Nach dem Gesetz zur Förderung der Entgelttransparenz zwischen Frauen und Männern – kurz „Entgelttransparenzgesetz“ – müssen Unternehmen mit in der Regel mehr als 500 Beschäftigten, die zur Aufstellung eines Lageberichts nach dem HGB verpflichtet sind, in Abhängigkeit von der Tarifanwendung alle drei bzw. fünf Jahre einen sogenannten Entgeltbericht erstellen.
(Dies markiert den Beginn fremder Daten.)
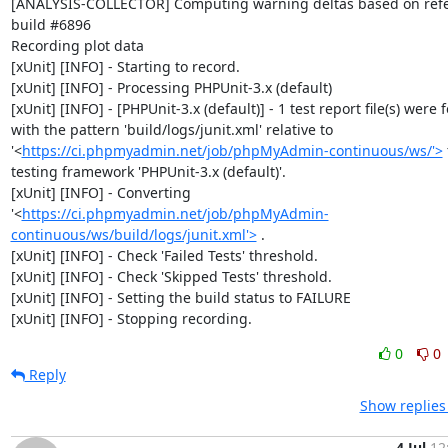
[ANALYSIS-COLLECTOR] Computing warning deltas based on refe
build #6896

Recording plot data

[xUnit] [INFO] - Starting to record.

[xUnit] [INFO] - Processing PHPUnit-3.x (default)

[xUnit] [INFO] - [PHPUnit-3.x (default)] - 1 test report file(s) were 
with the pattern 'build/logs/junit.xml' relative to 
'<
https://ci.phpmyadmin.net/job/phpMyAdmin-continuous/ws/'>
 
testing framework 'PHPUnit-3.x (default)'.

[xUnit] [INFO] - Converting 
'<
https://ci.phpmyadmin.net/job/phpMyAdmin-
continuous/ws/build/logs/junit.xml'>
 .

[xUnit] [INFO] - Check 'Failed Tests' threshold.

[xUnit] [INFO] - Check 'Skipped Tests' threshold.

[xUnit] [INFO] - Setting the build status to FAILURE

[xUnit] [INFO] - Stopping recording.
0
0
Reply
Show replies
4 Jul
12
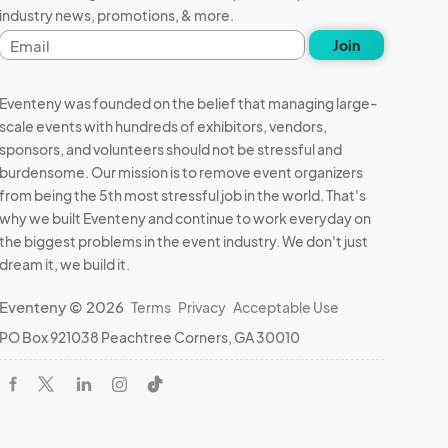
industry news, promotions, & more.
Email
Join
address
Eventeny was founded on the belief that managing large-
scale events with hundreds of exhibitors, vendors,
sponsors, and volunteers should not be stressful and
burdensome. Our mission is to remove event organizers
from being the 5th most stressful job in the world. That's
why we built Eventeny and continue to work everyday on
the biggest problems in the event industry. We don't just
dream it, we build it.
Eventeny © 2026
Terms
Privacy
Acceptable Use
PO Box 921038 Peachtree Corners, GA 30010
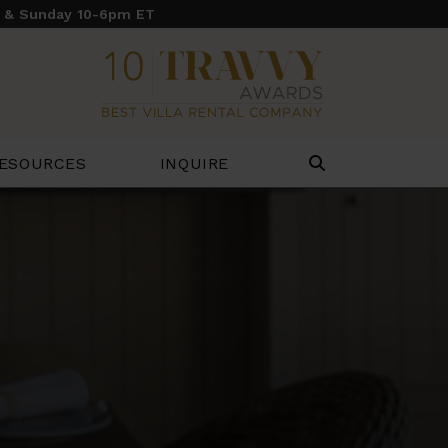
y & Sunday 10-6pm ET
ESOURCES
INQUIRE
Diese Pflicht greift erstmals in 2018. In diesem Bericht ist über Maßnahmen zur Förderung der Gleichstellung und zur Herstellung von Entgeltgleichheit zwischen Frauen und Männern zu berichten. Außerdem sind bestimmte Angaben zu Beschäftigtenzahlen zu machen. Berichtszeitraum des ersten Entgeltberichts ist das Kalenderjahr 2016. Dieser Entgeltbericht ist bei kalenderjahrgleichem Geschäftsjahr dem Lagebericht für das Geschäftsjahr 2017 als Anlage beizufügen und im Bundesanzeiger 2018 zu veröffentlichen.

Der Hauptfachausschuss (HFA) des IDW hat sich in seiner Sitzung am 29./30. November 2017 mit ausgewählten Fragen zum Entgeltbericht befasst, vor allem, in welchen Fällen ein Entgeltbericht zu erstellen ist. Die Ergebnisse wurden gestern im Mitgliederbereich auf der IDW Homepage bekannt gemacht.
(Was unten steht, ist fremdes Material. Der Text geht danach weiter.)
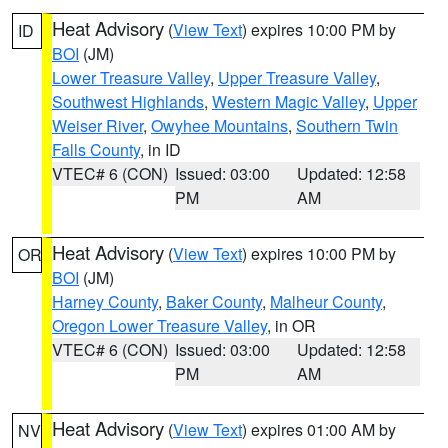
Heat Advisory
(
View Text
) expires 10:00 PM by
ID
BOI
(JM)
Lower Treasure Valley
,
Upper Treasure Valley
,
Southwest Highlands
,
Western Magic Valley
,
Upper
Weiser River
,
Owyhee Mountains
,
Southern Twin
Falls County
, in ID
VTEC# 6 (CON)
Issued: 03:00
Updated: 12:58
PM
AM
Heat Advisory
(
View Text
) expires 10:00 PM by
OR
BOI
(JM)
Harney County
,
Baker County
,
Malheur County
,
Oregon Lower Treasure Valley
, in OR
VTEC# 6 (CON)
Issued: 03:00
Updated: 12:58
PM
AM
Heat Advisory
(
View Text
) expires 01:00 AM by
NV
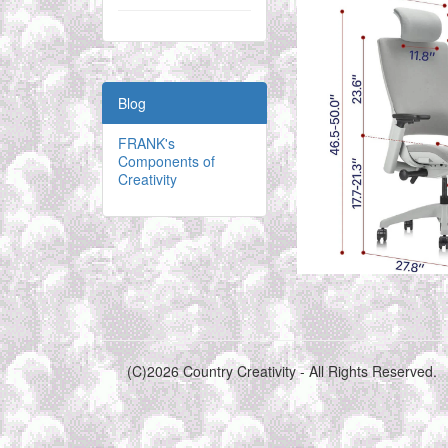
Blog
FRANK's
Components of
Creativity
(C)2026 Country Creativity - All Rights Reserved.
Entschieden wurde vor allem Folgendes:

  • Ist ein Tochterunternehmen nach § 264 Abs. 3 bzw. § 264b HGB von der Aufstellung eines Lageberichts befreit und stellt es auch tatsächlich keinen Lagebericht auf, muss es auch keinen Entgeltbericht erstellen. Ist es nur von der Offenlegung, nicht aber von der Aufstellung eines Lageberichts befreit, muss es einen Entgeltbericht erstellen, diesen aber nicht offenlegen. In beiden Fällen ist eine Angabe im Konzernanhang oder -lagebericht des befreienden Mutterunternehmens nicht erforderlich.
  • Unternehmen, die ausschließlich aufgrund ihrer Satzung bzw. ihres Gesellschaftsvertrags oder freiwillig einen Lagebericht aufstellen, müssen keinen Entgeltbericht erstellen. Gleiches gilt für Unternehmen, die nicht nach dem HGB, sondern nach dem Publizitätsgesetz einen Lagebericht aufstellen müssen.
  • Institute und Versicherungsunternehmen mit in der Regel mehr als 500 Beschäftigten müssen einen Entgeltbericht erstellen.
  • Es gibt keine Entgeltberichtspflicht auf Konzernebene, nur auf Ebene des Einzelunternehmens.

Darüber hinaus wurde entschieden, dass auch bei Unternehmen, deren Geschäftsjahr vom Kalenderjahr abweicht, der Berichtszeitraum anhand von Kalenderjahren – und nicht anhand von Geschäftsjahren – zu bestimmen ist. Auch für diese Unternehmen umfasst der erste Entgeltbericht damit das Kalenderjahr 2016 und der nächste Entgeltbericht die Kalenderjahre 2017 bis 2019 bzw. 2017 bis 2021.

Es bleibt abzuwarten, ob weitere Entscheidungen zu Einzelfragen rund um den Entgeltbericht folgen werden. Falls ja, werde ich darüber zeitnah informieren.